### WORK TO BE COMPLETED
For the entries below, count the lines containing "footprint" and give only that number.
*** Opening of PROVIDED MATERIAL ***
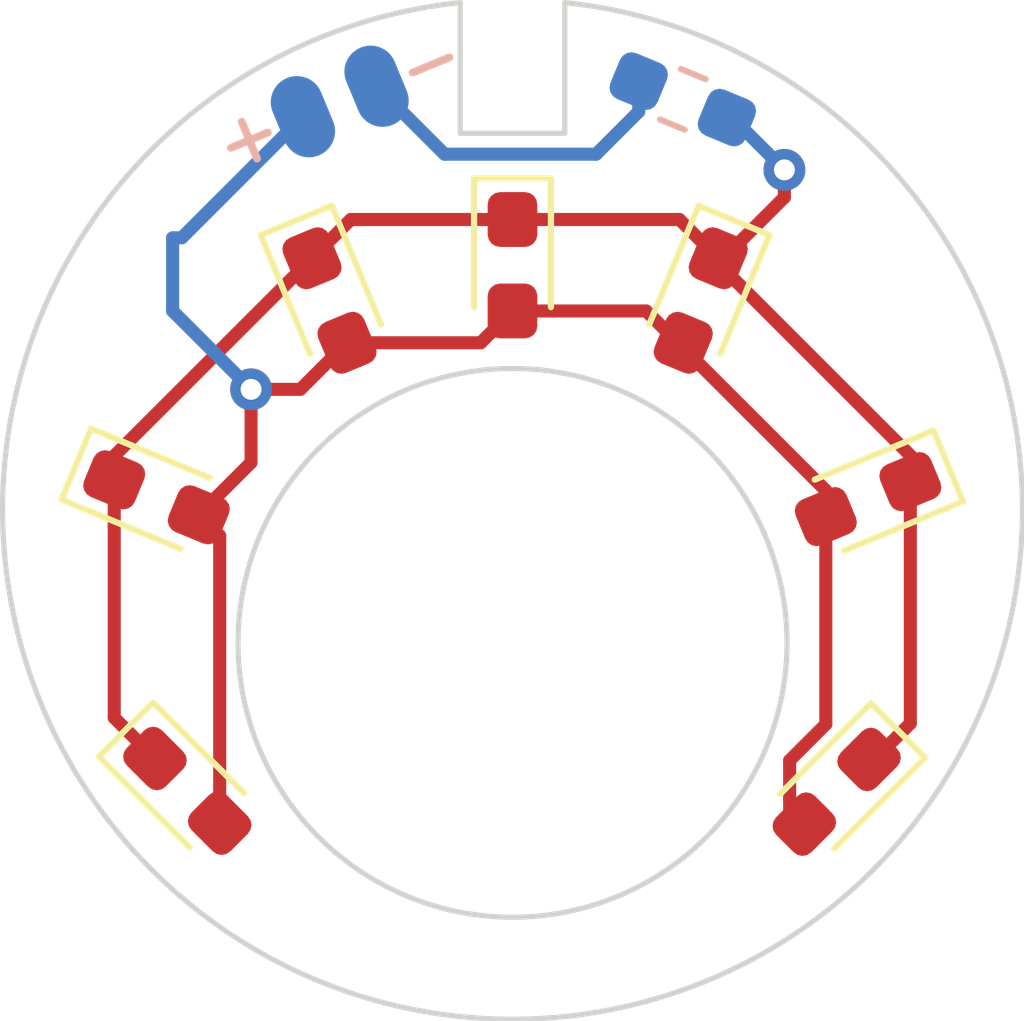
<source format=kicad_pcb>
(kicad_pcb (version 20211014) (generator pcbnew)

  (general
    (thickness 1.6)
  )

  (paper "A4")
  (layers
    (0 "F.Cu" signal)
    (31 "B.Cu" signal)
    (32 "B.Adhes" user "B.Adhesive")
    (33 "F.Adhes" user "F.Adhesive")
    (34 "B.Paste" user)
    (35 "F.Paste" user)
    (36 "B.SilkS" user "B.Silkscreen")
    (37 "F.SilkS" user "F.Silkscreen")
    (38 "B.Mask" user)
    (39 "F.Mask" user)
    (40 "Dwgs.User" user "User.Drawings")
    (41 "Cmts.User" user "User.Comments")
    (42 "Eco1.User" user "User.Eco1")
    (43 "Eco2.User" user "User.Eco2")
    (44 "Edge.Cuts" user)
    (45 "Margin" user)
    (46 "B.CrtYd" user "B.Courtyard")
    (47 "F.CrtYd" user "F.Courtyard")
    (48 "B.Fab" user)
    (49 "F.Fab" user)
    (50 "User.1" user)
    (51 "User.2" user)
    (52 "User.3" user)
    (53 "User.4" user)
    (54 "User.5" user)
    (55 "User.6" user)
    (56 "User.7" user)
    (57 "User.8" user)
    (58 "User.9" user)
  )

  (setup
    (pad_to_mask_clearance 0)
    (pcbplotparams
      (layerselection 0x00010f0_ffffffff)
      (disableapertmacros false)
      (usegerberextensions false)
      (usegerberattributes true)
      (usegerberadvancedattributes true)
      (creategerberjobfile true)
      (svguseinch false)
      (svgprecision 6)
      (excludeedgelayer true)
      (plotframeref false)
      (viasonmask false)
      (mode 1)
      (useauxorigin false)
      (hpglpennumber 1)
      (hpglpenspeed 20)
      (hpglpendiameter 15.000000)
      (dxfpolygonmode true)
      (dxfimperialunits true)
      (dxfusepcbnewfont true)
      (psnegative false)
      (psa4output false)
      (plotreference true)
      (plotvalue true)
      (plotinvisibletext false)
      (sketchpadsonfab false)
      (subtractmaskfromsilk false)
      (outputformat 1)
      (mirror false)
      (drillshape 0)
      (scaleselection 1)
      (outputdirectory "gerbers/")
    )
  )

  (net 0 "")
  (net 1 "Net-(D1-Pad1)")
  (net 2 "Net-(D1-Pad2)")
  (net 3 "Net-(R1-Pad2)")

  (footprint "LED_SMD:LED_0603_1608Metric_Pad1.05x0.95mm_HandSolder" (layer "F.Cu") (at 116.491605 78.365152 -22.5))

  (footprint "LED_SMD:LED_0603_1608Metric_Pad1.05x0.95mm_HandSolder" (layer "F.Cu") (at 129.5 84 -135))

  (footprint "LED_SMD:LED_0603_1608Metric_Pad1.05x0.95mm_HandSolder" (layer "F.Cu") (at 119.8 74.6 -67.5))

  (footprint "LED_SMD:LED_0603_1608Metric_Pad1.05x0.95mm_HandSolder" (layer "F.Cu") (at 126.9 74.6 -112.5))

  (footprint "LED_SMD:LED_0603_1608Metric_Pad1.05x0.95mm_HandSolder" (layer "F.Cu") (at 123.3 73.925 -90))

  (footprint "LED_SMD:LED_0603_1608Metric_Pad1.05x0.95mm_HandSolder" (layer "F.Cu") (at 117.081282 83.981282 -45))

  (footprint "LED_SMD:LED_0603_1608Metric_Pad1.05x0.95mm_HandSolder" (layer "F.Cu") (at 130.1 78.4 -157.5))

  (footprint "battery_connector_custom:vcc_gnd_2pin_custom_smd_close" (layer "B.Cu") (at 119.996004 70.791605 -157.5))

  (footprint "Resistor_SMD:R_0603_1608Metric_Pad0.98x0.95mm_HandSolder" (layer "B.Cu") (at 126.55696 70.750801 157.5))

  (gr_line (start 124.3 71.4) (end 124.3 68.9) (layer "Edge.Cuts") (width 0.1) (tstamp 0630c1b1-b2fe-4699-9b63-94b8c5949928))
  (gr_line (start 122.3 68.9) (end 122.3 71.4) (layer "Edge.Cuts") (width 0.1) (tstamp 53adf4fb-4db2-4b16-8c87-b631572f1249))
  (gr_line (start 122.3 71.4) (end 124.3 71.4) (layer "Edge.Cuts") (width 0.1) (tstamp ac9a9775-378b-47ea-b428-534fdd84d903))
  (gr_circle (center 123.3 81.15) (end 128.55 81.15) (layer "Edge.Cuts") (width 0.1) (fill none) (tstamp db58ce11-f179-4820-95b7-b1c75ac5634e))
  (gr_arc (start 124.3 68.9) (mid 123.3 88.35141) (end 122.3 68.9) (layer "Edge.Cuts") (width 0.1) (tstamp e34f2461-a318-40b2-ba94-444d1116c760))

  (segment (start 130.908395 78.165152) (end 130.908395 82.691605) (width 0.25) (layer "F.Cu") (net 1) (tstamp 20be32d8-6593-4716-992b-6f18c0489688))
  (segment (start 130.908395 82.691605) (end 130.118718 83.481282) (width 0.25) (layer "F.Cu") (net 1) (tstamp 281e03af-1d61-4d1f-a2af-e25889aed51c))
  (segment (start 126.493243 73.05) (end 127.234848 73.791605) (width 0.25) (layer "F.Cu") (net 1) (tstamp 47f58ecd-bf5a-4755-93c4-9600236bf31d))
  (segment (start 120.206757 73.05) (end 123.3 73.05) (width 0.25) (layer "F.Cu") (net 1) (tstamp 501d74ae-d7dc-49b3-a4d5-20c56c069242))
  (segment (start 115.68321 77.573547) (end 119.465152 73.791605) (width 0.25) (layer "F.Cu") (net 1) (tstamp 6a017374-e8f8-461b-85ab-13490c76d53d))
  (segment (start 130.908395 77.565152) (end 130.908395 78.165152) (width 0.25) (layer "F.Cu") (net 1) (tstamp 6d087a7f-c2ec-4801-b203-b9944b0dca4d))
  (segment (start 119.465152 73.791605) (end 120.206757 73.05) (width 0.25) (layer "F.Cu") (net 1) (tstamp 7cfebc51-d18c-4a06-b318-3f8608c7a19c))
  (segment (start 123.3 73.05) (end 126.493243 73.05) (width 0.25) (layer "F.Cu") (net 1) (tstamp 9cf690f7-dd13-4965-912a-1200372c00ed))
  (segment (start 115.68321 78.030304) (end 115.68321 77.573547) (width 0.25) (layer "F.Cu") (net 1) (tstamp a0334934-f77c-4063-ad3b-503dd0fa9c6c))
  (segment (start 115.68321 82.58321) (end 115.68321 78.030304) (width 0.25) (layer "F.Cu") (net 1) (tstamp d7e93ef4-66f8-4d5f-a4ba-b01d872dbcfe))
  (segment (start 127.234848 73.891605) (end 130.908395 77.565152) (width 0.25) (layer "F.Cu") (net 1) (tstamp e59a57ef-bbe7-4cf2-aa60-5f4404b1be88))
  (segment (start 128.5 72.1) (end 128.5 72.626453) (width 0.25) (layer "F.Cu") (net 1) (tstamp ebfbde16-e599-4333-9b8e-aa6d695d9198))
  (segment (start 116.462564 83.362564) (end 115.68321 82.58321) (width 0.25) (layer "F.Cu") (net 1) (tstamp f528f825-f37a-4cfa-9980-84143772e584))
  (segment (start 128.5 72.626453) (end 127.234848 73.891605) (width 0.25) (layer "F.Cu") (net 1) (tstamp f844e9d3-a4c1-4ef5-a831-5c1e2a14efb3))
  (via (at 128.5 72.1) (size 0.8) (drill 0.4) (layers "F.Cu" "B.Cu") (net 1) (tstamp 5ec6e8bf-ddd0-4b4c-b1ab-441a755170a8))
  (segment (start 127.5 71.1) (end 128.5 72.1) (width 0.25) (layer "B.Cu") (net 1) (tstamp 3b359dc5-5710-46b8-8157-0e8b528e1595))
  (segment (start 127.4 71.1) (end 127.5 71.1) (width 0.25) (layer "B.Cu") (net 1) (tstamp ba00269d-6328-49d4-a2da-b45564f8b6b3))
  (segment (start 122.691605 75.408395) (end 123.3 74.8) (width 0.25) (layer "F.Cu") (net 2) (tstamp 00782396-7de8-4963-a76d-86f591c72f44))
  (segment (start 129.291605 78.834848) (end 129.291605 82.708395) (width 0.25) (layer "F.Cu") (net 2) (tstamp 1864a3dd-f82e-46c0-b77a-127151b7766a))
  (segment (start 125.856757 74.8) (end 126.565152 75.508395) (width 0.25) (layer "F.Cu") (net 2) (tstamp 1cefc037-c462-4a2c-86ee-3d580c34ce92))
  (segment (start 118.3 77.7) (end 118.3 76.3) (width 0.25) (layer "F.Cu") (net 2) (tstamp 46b441ce-0a77-4cad-ac8d-47e8c12fd22c))
  (segment (start 129.291605 78.234848) (end 129.291605 78.834848) (width 0.25) (layer "F.Cu") (net 2) (tstamp 5d79e693-3bca-431a-bcd4-89918944a6e5))
  (segment (start 119.243243 76.3) (end 120.134848 75.408395) (width 0.25) (layer "F.Cu") (net 2) (tstamp 69acd6aa-11d2-4f4c-8452-a1fa36df67f5))
  (segment (start 117.7 79.1) (end 117.3 78.7) (width 0.25) (layer "F.Cu") (net 2) (tstamp 6b83dab5-fb75-4cc6-822e-39baf1a28a83))
  (segment (start 128.6 83.4) (end 128.6 84.437436) (width 0.25) (layer "F.Cu") (net 2) (tstamp 6c9a1756-ef28-4855-8344-627cc01d98c2))
  (segment (start 126.565152 75.508395) (end 129.291605 78.234848) (width 0.25) (layer "F.Cu") (net 2) (tstamp 76fed651-9269-4411-b8b0-a290303fe81f))
  (segment (start 117.3 78.7) (end 118.3 77.7) (width 0.25) (layer "F.Cu") (net 2) (tstamp 80e1b24d-5472-4c0d-ab99-a94b9acc83ef))
  (segment (start 123.3 74.8) (end 125.856757 74.8) (width 0.25) (layer "F.Cu") (net 2) (tstamp a104a93d-7424-47d8-9102-a76e1a40eb64))
  (segment (start 120.134848 75.408395) (end 122.691605 75.408395) (width 0.25) (layer "F.Cu") (net 2) (tstamp b7370b71-fb42-442f-9282-83abba5d58f0))
  (segment (start 118.3 76.3) (end 119.243243 76.3) (width 0.25) (layer "F.Cu") (net 2) (tstamp c4c1a84d-9126-43ba-b2c3-91dfba1ee360))
  (segment (start 129.291605 82.708395) (end 128.6 83.4) (width 0.25) (layer "F.Cu") (net 2) (tstamp da1cce2f-02d1-404b-82ee-3467fb99f7c6))
  (segment (start 117.7 84.6) (end 117.7 79.1) (width 0.25) (layer "F.Cu") (net 2) (tstamp db54d605-c1d0-4f2e-bb33-b648c1bccdb3))
  (segment (start 128.6 84.437436) (end 128.881282 84.718718) (width 0.25) (layer "F.Cu") (net 2) (tstamp e1018b32-59a9-48ab-a040-053ddc49d38c))
  (via (at 118.3 76.3) (size 0.8) (drill 0.4) (layers "F.Cu" "B.Cu") (net 2) (tstamp 97e9394e-ce61-414e-843d-ef2569da3975))
  (segment (start 116.975218 73.4) (end 116.8 73.4) (width 0.25) (layer "B.Cu") (net 2) (tstamp 1e1e6cf1-33e0-427d-b2f6-a13aca7aacf3))
  (segment (start 116.8 74.8) (end 118.3 76.3) (width 0.25) (layer "B.Cu") (net 2) (tstamp 2c04a76e-a064-4d1f-9d32-4c142f9a3c00))
  (segment (start 119.292008 71.08321) (end 116.975218 73.4) (width 0.25) (layer "B.Cu") (net 2) (tstamp 5ae6b4b3-1f1a-40e8-9727-d3843d1029e9))
  (segment (start 116.8 73.4) (end 116.8 74.8) (width 0.25) (layer "B.Cu") (net 2) (tstamp 8adc11d4-162e-413b-a5f7-56c9a1747b42))
  (segment (start 122 71.8) (end 124.9 71.8) (width 0.25) (layer "B.Cu") (net 3) (tstamp 2953ace2-62b6-459b-b74a-4c61430faa4e))
  (segment (start 120.7 70.5) (end 122 71.8) (width 0.25) (layer "B.Cu") (net 3) (tstamp 70fd5e31-4e86-414b-85a3-a221d0c25789))
  (segment (start 124.9 71.8) (end 125.71392 70.98608) (width 0.25) (layer "B.Cu") (net 3) (tstamp 95b97cec-631a-4fba-a2c2-84bbb2749eee))
  (segment (start 125.71392 70.98608) (end 125.71392 70.401602) (width 0.25) (layer "B.Cu") (net 3) (tstamp f8cde48d-0b1a-48ba-a897-388489e05f20))

)

</source>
*** Close of PROVIDED MATERIAL ***
### ANSWER
9